DPRD Samarinda Perketat Pengawasan Sosial, Soroti Masih Ditemukannya Kasus Kemiskinan Ekstrem
POJOKNEGERI.com – Wakil Ketua Komisi IV DPRD Samarinda, Sri Puji Astuti menyoroti masih ditemukannya sejumlah kasus kemiskinan ekstrem di Kota Samarinda, Kalimantan Timur.
Puji sapaan akrabnya mengatakan kondisi tersebut menjadi peringatan serius bagi seluruh pemangku kepentingan.
Anggota legislatif Kota Samarinda dari Partai Demokrat ini masih adanya warga yang hidup dalam kondisi sangat memprihatinkan menunjukkan bahwa sebagian masyarakat belum tersentuh secara optimal oleh sistem pelayanan sosial maupun program pemerintah.
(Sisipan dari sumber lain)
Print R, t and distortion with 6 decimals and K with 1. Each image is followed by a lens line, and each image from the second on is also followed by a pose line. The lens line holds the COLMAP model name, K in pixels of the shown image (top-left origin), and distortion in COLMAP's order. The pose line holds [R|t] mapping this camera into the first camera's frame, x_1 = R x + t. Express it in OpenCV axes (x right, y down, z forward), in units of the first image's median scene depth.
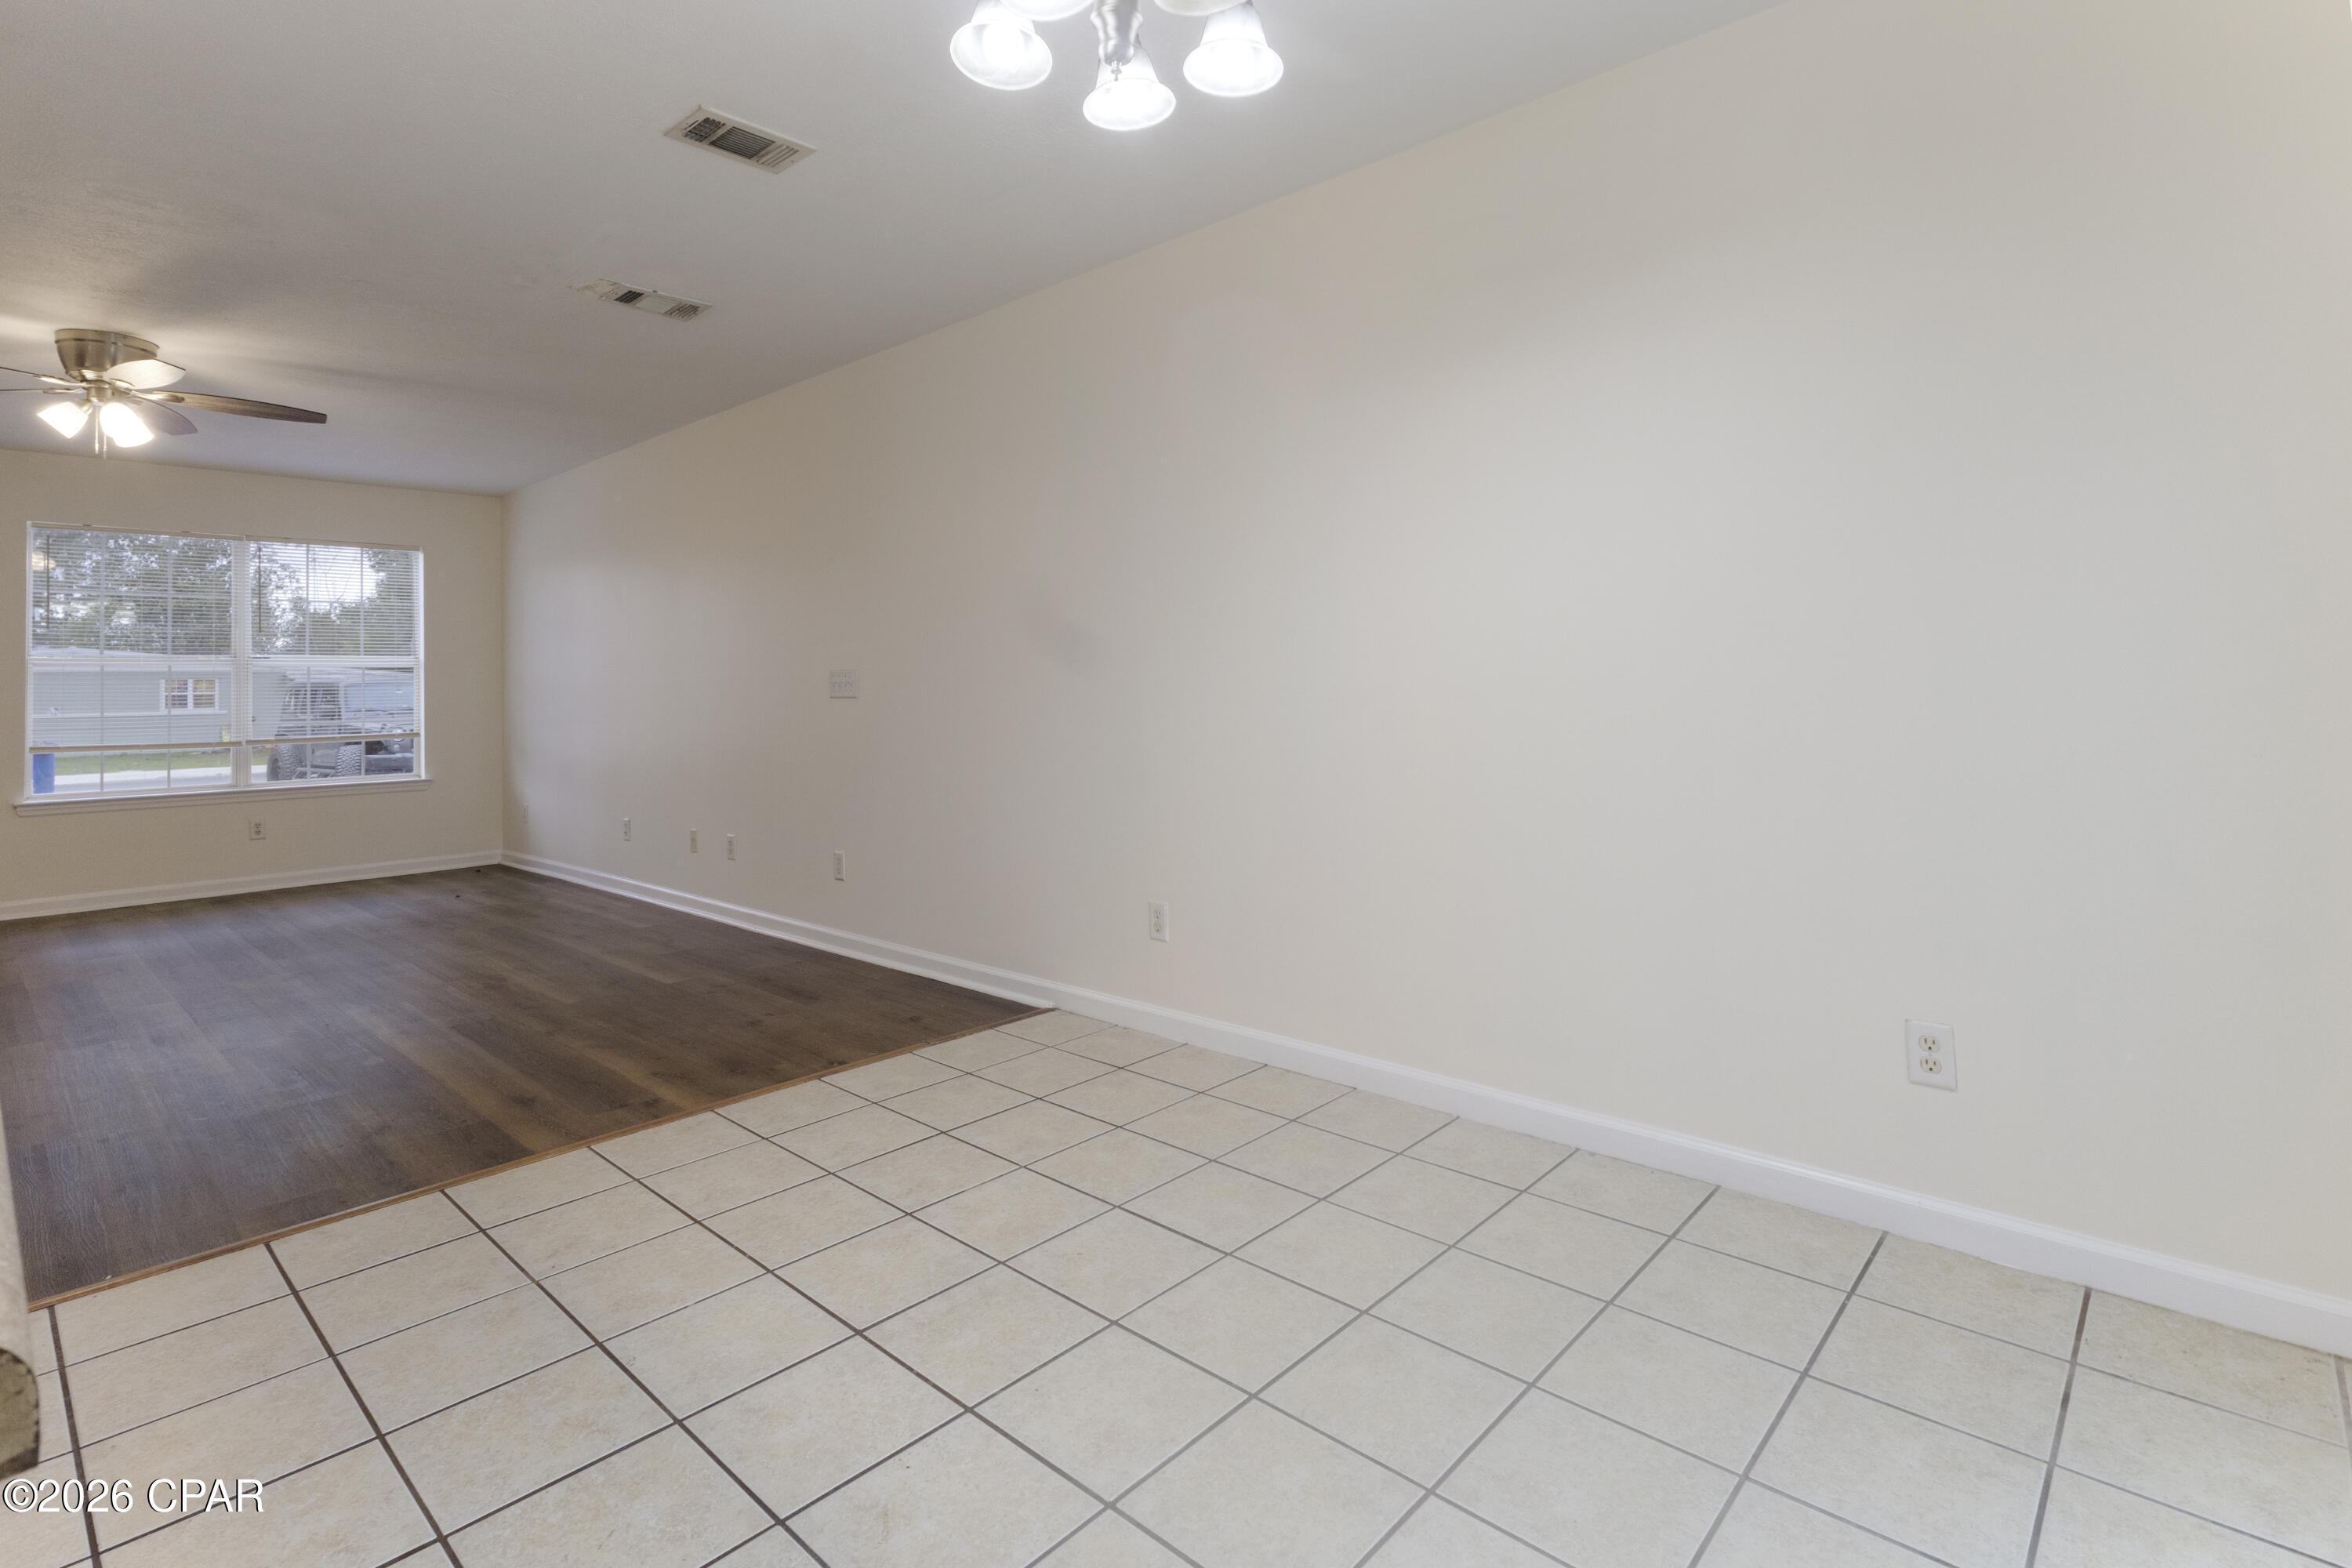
lens RADIAL K [[1138.2, 0, 1177.9], [0, 1138.2, 604.7], [0, 0, 1]] dist [-0.002643, -0.000248]
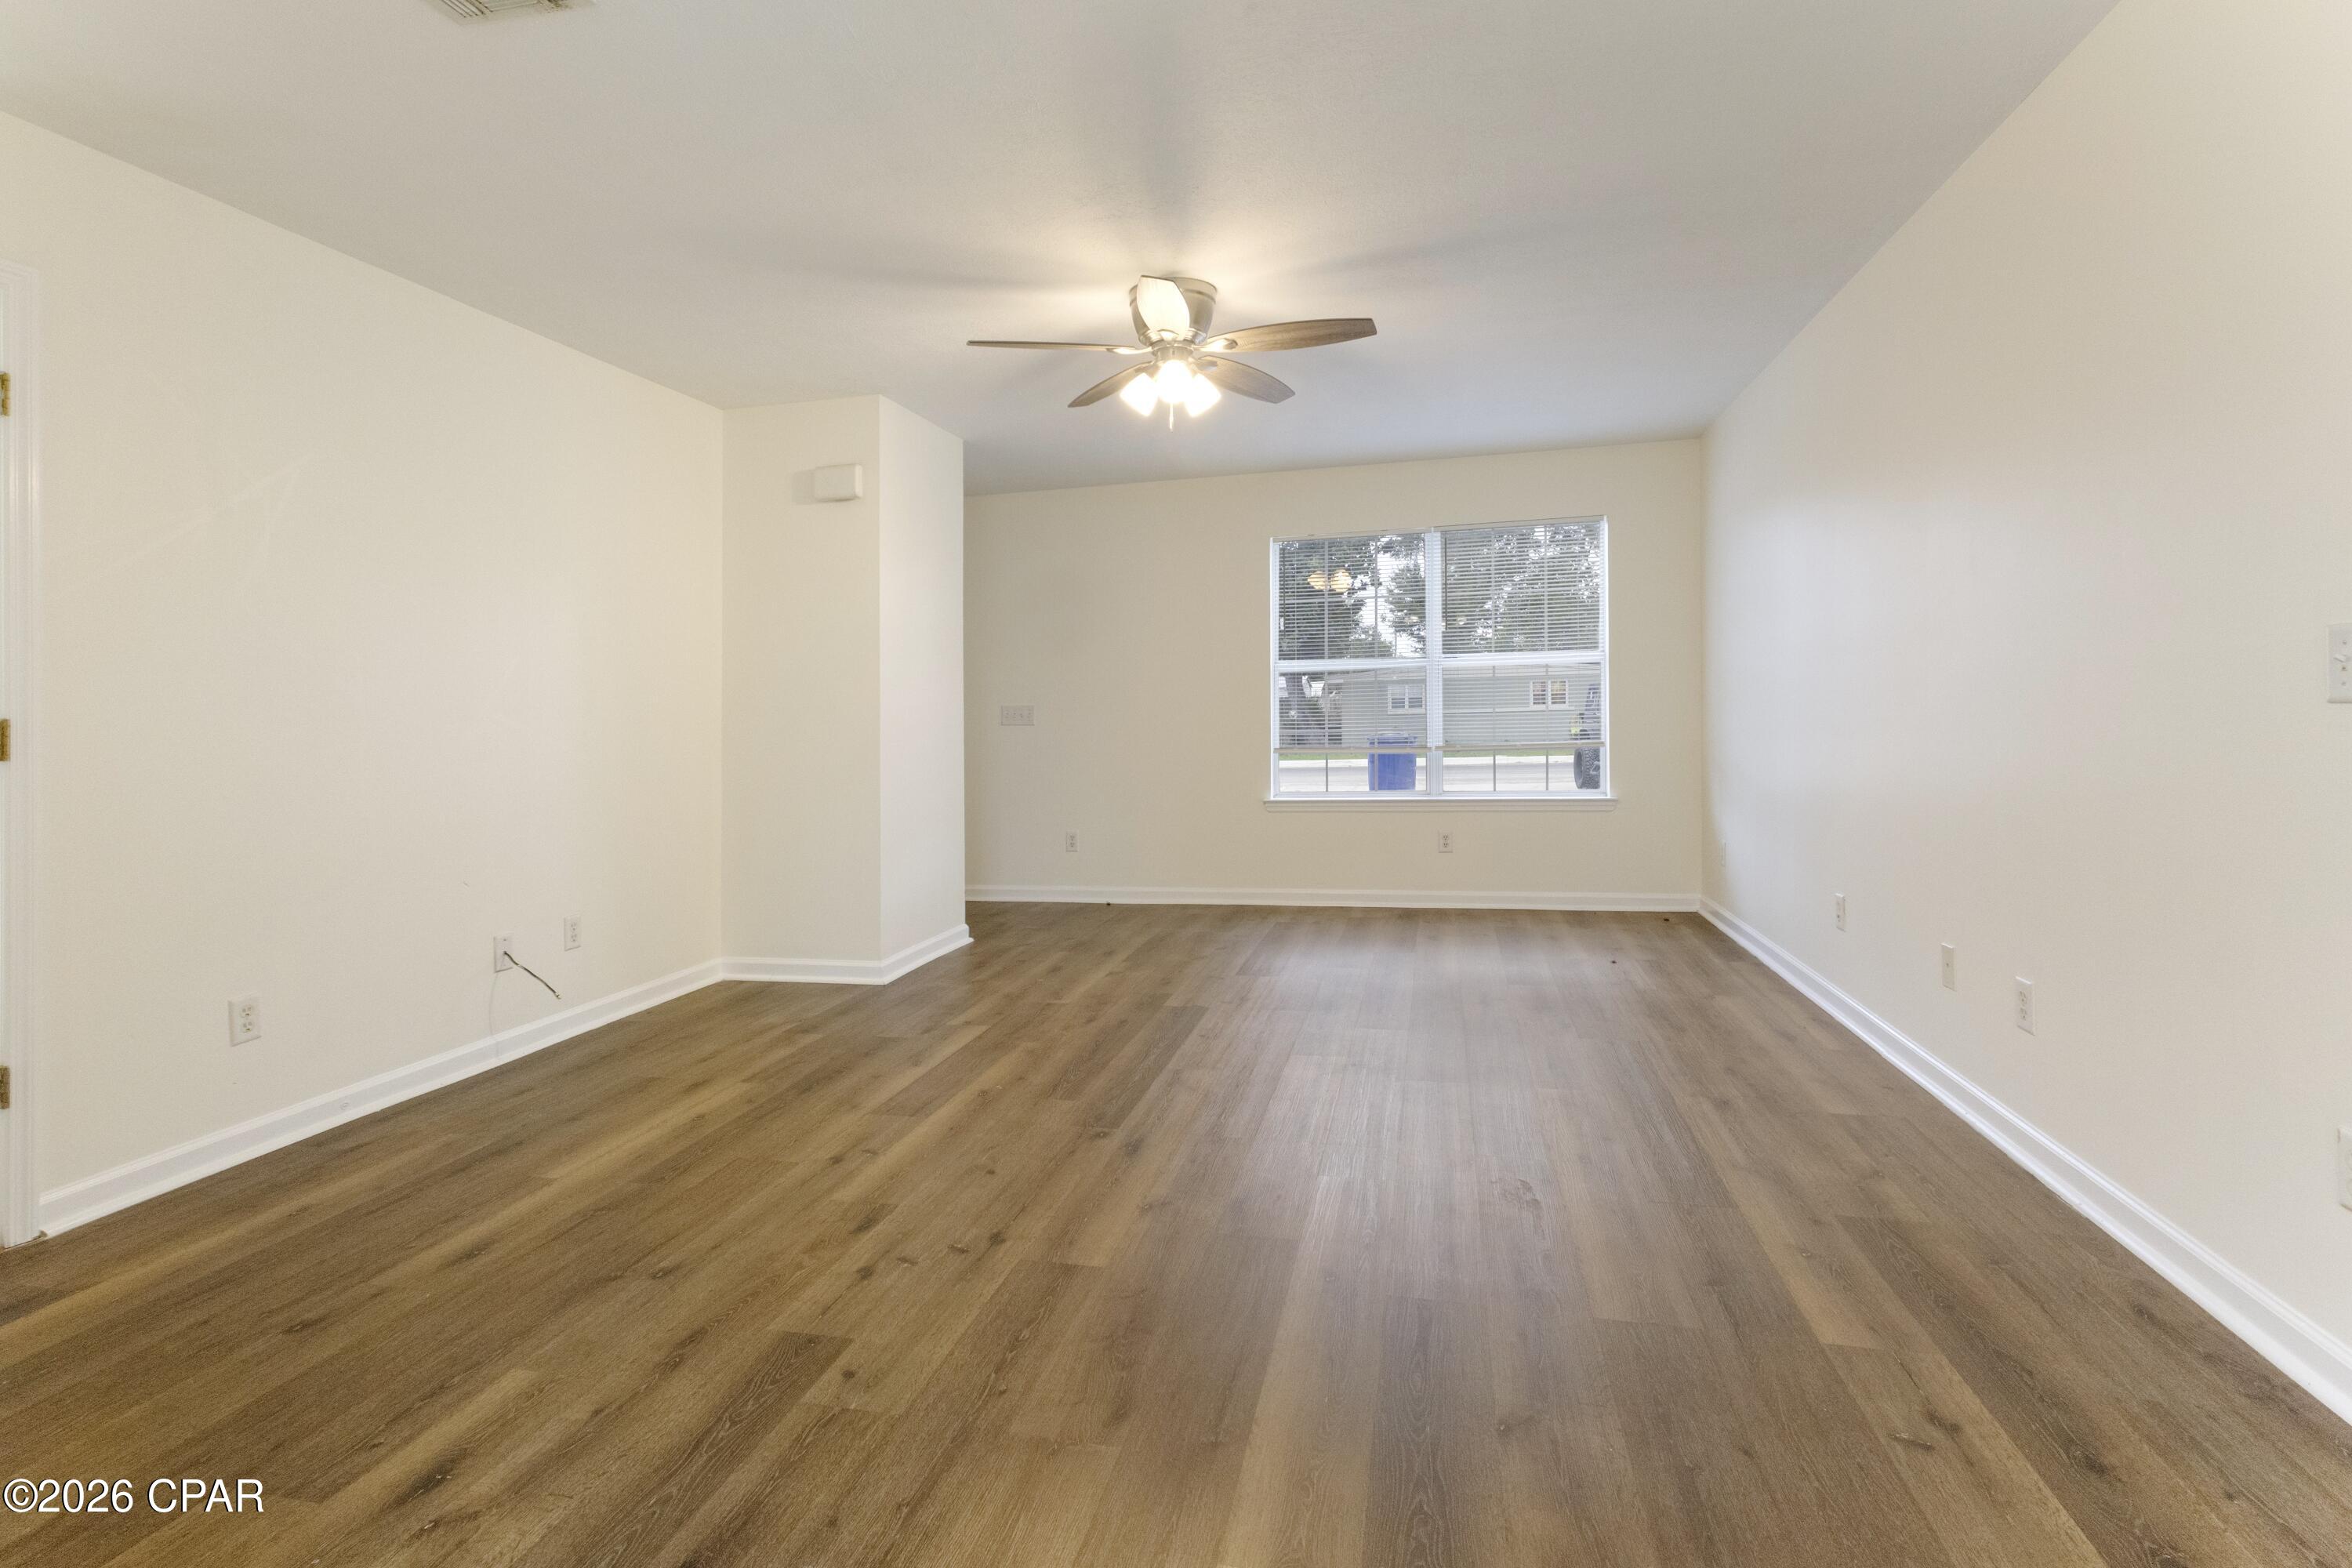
lens RADIAL K [[1082.5, 0, 1176.0], [0, 1082.5, 784.0], [0, 0, 1]] dist [0.000316, 0.000172]
pose [[0.473777, 0.063313, -0.878366, -0.127619], [0.083138, 0.989742, 0.116184, 0.027079], [0.876712, -0.128071, 0.463653, 0.374248]]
“Masih ditemukan warga yang benar-benar belum tersentuh oleh perhatian pemerintah maupun sistem sosial yang ada,” kata Puji.
Pernyataan tersebut disampaikan menyusul sejumlah kasus yang mencuat ke publik dan menggambarkan kondisi sosial warga yang masih rentan di beberapa wilayah Samarinda.
Puji mencontohkan adanya kasus seorang pelajar yang meninggal dunia akibat infeksi yang diduga berkaitan dengan lingkungan tempat tinggal yang tidak layak.
Peristiwa ini memunculkan keprihatinan karena menunjukkan dampak langsung kondisi lingkungan terhadap kesehatan masyarakat.
Selain itu, publik juga menyoroti kisah tiga anak di kawasan Jalan Biawan yang harus merawat ibu mereka yang mengalami kelumpuhan akibat stroke. Keterbatasan ekonomi membuat keluarga tersebut kesulitan memenuhi kebutuhan dasar sehari-hari maupun perawatan kesehatan.
Menurut Puji, berbagai kasus tersebut menunjukkan bahwa sistem pendataan dan pengawasan sosial di tingkat bawah masih belum berjalan optimal, sehingga sejumlah kondisi warga tidak terdeteksi lebih awal.
Ini menandakan adanya kesenjangan informasi antara laporan administratif dengan kondisi nyata yang dihadapi masyarakat. Data yang tercatat di atas kertas sering kali tidak sepenuhnya menggambarkan situasi warga di lapangan.
Puji menilai kondisi tersebut menunjukkan bahwa berbagai program intervensi pemerintah untuk mengatasi kemiskinan ekstrem belum tersampaikan secara maksimal kepada kelompok masyarakat yang paling membutuhkan.
“Program kebijakan dan intervensi pemerintah belum sepenuhnya tersalurkan secara utuh hingga ke lapisan masyarakat paling bawah,” imbuh Puji.
DPRD Siap Turun Langsung ke Masyarakat
Berkaca pada berbagai temuan tersebut, DPRD Samarinda menegaskan akan memperkuat fungsi pengawasan dengan lebih sering turun langsung ke lapangan. Langkah ini diharapkan dapat memberikan gambaran yang lebih akurat mengenai kondisi masyarakat sekaligus memastikan program bantuan berjalan sesuai sasaran.
“Kami berkomitmen untuk memperbanyak turun langsung ke lapangan. Kita harus melihat dan memastikan sendiri kondisi riil masyarakat bawah, bukan sekadar membaca angka-angka statistik,” jelas Puji.
Selain meningkatkan kunjungan lapangan, DPRD juga mendorong penguatan koordinasi lintas sektor yang melibatkan RT, kelurahan, dinas sosial, serta perangkat daerah terkait. Upaya tersebut bertujuan mempercepat deteksi terhadap warga rentan dan memastikan bantuan dapat diberikan tepat waktu.